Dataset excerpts
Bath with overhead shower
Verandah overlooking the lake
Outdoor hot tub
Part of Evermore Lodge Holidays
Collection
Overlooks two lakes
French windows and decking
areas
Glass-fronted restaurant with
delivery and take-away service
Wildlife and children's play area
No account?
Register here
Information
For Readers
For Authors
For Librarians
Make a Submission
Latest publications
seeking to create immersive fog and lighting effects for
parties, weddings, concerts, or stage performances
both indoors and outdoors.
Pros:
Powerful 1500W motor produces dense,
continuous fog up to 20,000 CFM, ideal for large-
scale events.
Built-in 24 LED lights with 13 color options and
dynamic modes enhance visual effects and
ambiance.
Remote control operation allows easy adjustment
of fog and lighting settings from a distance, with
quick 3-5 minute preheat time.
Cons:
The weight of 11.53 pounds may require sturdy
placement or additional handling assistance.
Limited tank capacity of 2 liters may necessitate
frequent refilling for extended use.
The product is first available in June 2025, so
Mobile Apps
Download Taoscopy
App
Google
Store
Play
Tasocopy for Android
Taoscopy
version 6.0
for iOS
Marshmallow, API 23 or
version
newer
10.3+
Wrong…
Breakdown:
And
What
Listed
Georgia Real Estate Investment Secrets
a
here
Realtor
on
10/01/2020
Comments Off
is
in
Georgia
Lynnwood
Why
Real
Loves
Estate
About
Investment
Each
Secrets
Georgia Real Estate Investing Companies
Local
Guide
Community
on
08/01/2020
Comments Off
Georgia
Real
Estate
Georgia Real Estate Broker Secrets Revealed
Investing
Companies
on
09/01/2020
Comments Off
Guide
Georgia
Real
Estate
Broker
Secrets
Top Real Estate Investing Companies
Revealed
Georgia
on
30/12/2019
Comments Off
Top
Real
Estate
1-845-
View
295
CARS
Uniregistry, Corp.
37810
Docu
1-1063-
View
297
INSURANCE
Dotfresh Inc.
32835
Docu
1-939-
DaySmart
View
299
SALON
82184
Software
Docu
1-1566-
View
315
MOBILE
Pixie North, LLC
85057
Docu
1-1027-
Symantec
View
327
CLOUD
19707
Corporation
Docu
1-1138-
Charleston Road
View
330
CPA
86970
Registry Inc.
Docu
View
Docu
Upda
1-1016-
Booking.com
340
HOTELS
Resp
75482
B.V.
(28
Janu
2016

**WHAT THE TASK REQUIRES**. Return all lines above that mention the word "Investment".

**OUTPUT OF THE TASK**.
Georgia Real Estate Investment Secrets
Investment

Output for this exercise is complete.